Ao lado dos vícios de consentimento e deles muito se aproximando, coloca-se a lesão junto do estado de perigo, que não estavam presentes no Código de 1916, mas é disciplinada pelo Código atual, oriundo do Projeto do Código Civil de 1975, e pelo Código de Defesa do Consumidor.
Serão esses, portanto, os tópicos a serem examinados.
O primeiro vício de consentimento é o erro, com as mesmas conseqüências da ignorância. Trata-se de manifestação de vontade em desacordo com a realidade, quer porque o declarante a desconhece (ignorância), quer porque tem representação errônea dessa realidade (erro).
Quando esse desacordo com a realidade é provocado maliciosamente por outrem, estamos perante o dolo.

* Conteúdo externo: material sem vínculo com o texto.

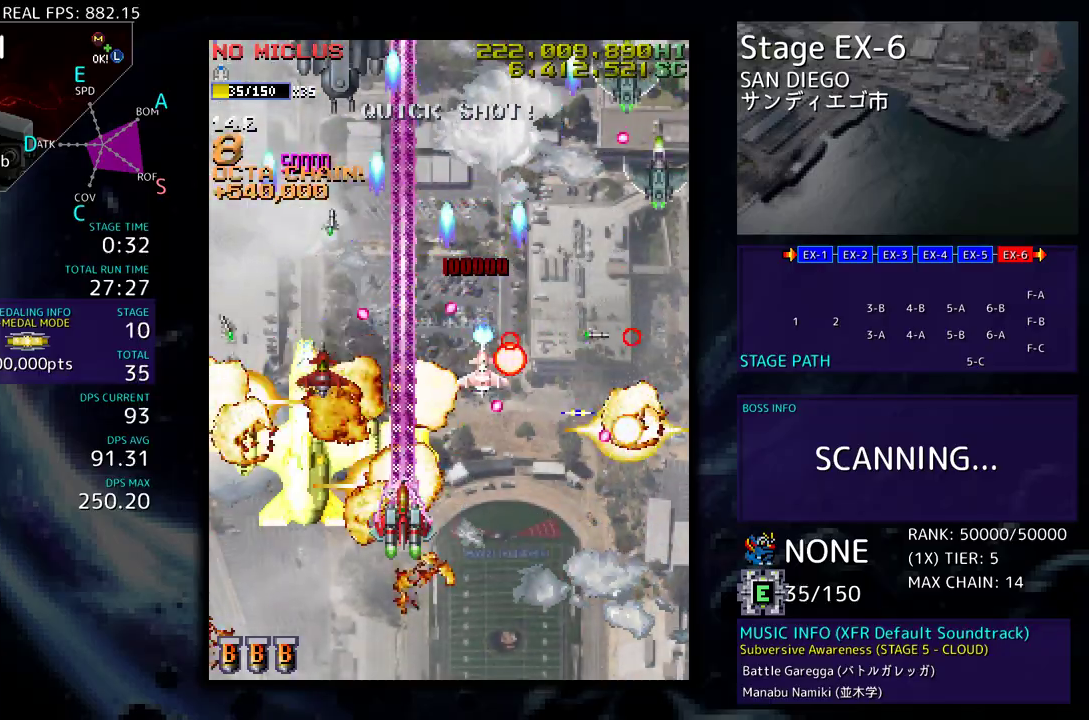
{"buttons": ["DPAD_DOWN", "DPAD_RIGHT"], "events": [[167, "DPAD_RIGHT", "down"]]}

Quando o agente é forçado a praticar um ato por ameaça contra si, ou contra alguém que lhe é caro, o ato é anulável por coação.
Quando o agente paga preço desproporcional ao real valor da coisa, sob certas circunstâncias, estaremos perante hipótese de lesão. O estado de perigo configura-se quando alguém, premido da necessidade de salvar-se, ou a pessoa de sua família, de grave dano conhecido pela outra parte, assume obrigação excessivamente onerosa.
Esses vícios afetam a vontade intrínseca do agente e a manifestação de vontade é viciada. Se não existisse uma dessas determinantes, o declarante teria agido de outro modo ou talvez nem mesmo realizado o negócio.
Nos vícios sociais, a situação é diversa. O intuito é ludibriar terceiros. A vontade, por parte do declarante, é real e verdadeira, mas dirigida para prejuízo de outrem.
Na simulação, há processo de mancomunação do declarante e declaratário com o objetivo de fraudar a lei ou prejudicar terceiros.
Na fraude contra credores, a intenção do declarante é afastar seu patrimônio de seus credores, por meio de atos que possuam aparência de legitimidade.
Como vemos, apesar de tratados sob a mesma epígrafe, os temas apresentam diversidade. Como o legislador deu o efeito de anulabilidade a todos os defeitos, houve por bem tratá-los no mesmo local, uma vez que, por força do art. 147, II, do antigo diploma legal, e art. 171 do atual, todos esses vícios conduzem ao mesmo fim. Reitere-se, contudo, que a simulação no atual Código é vista sob o prisma da nulidade e não mais da anulabilidade.
Para esses aspectos patológicos do ato jurídico, o ponto de partida é o seguinte: todo ato jurídico é manifestação de vontade, a qual constitui seu substrato.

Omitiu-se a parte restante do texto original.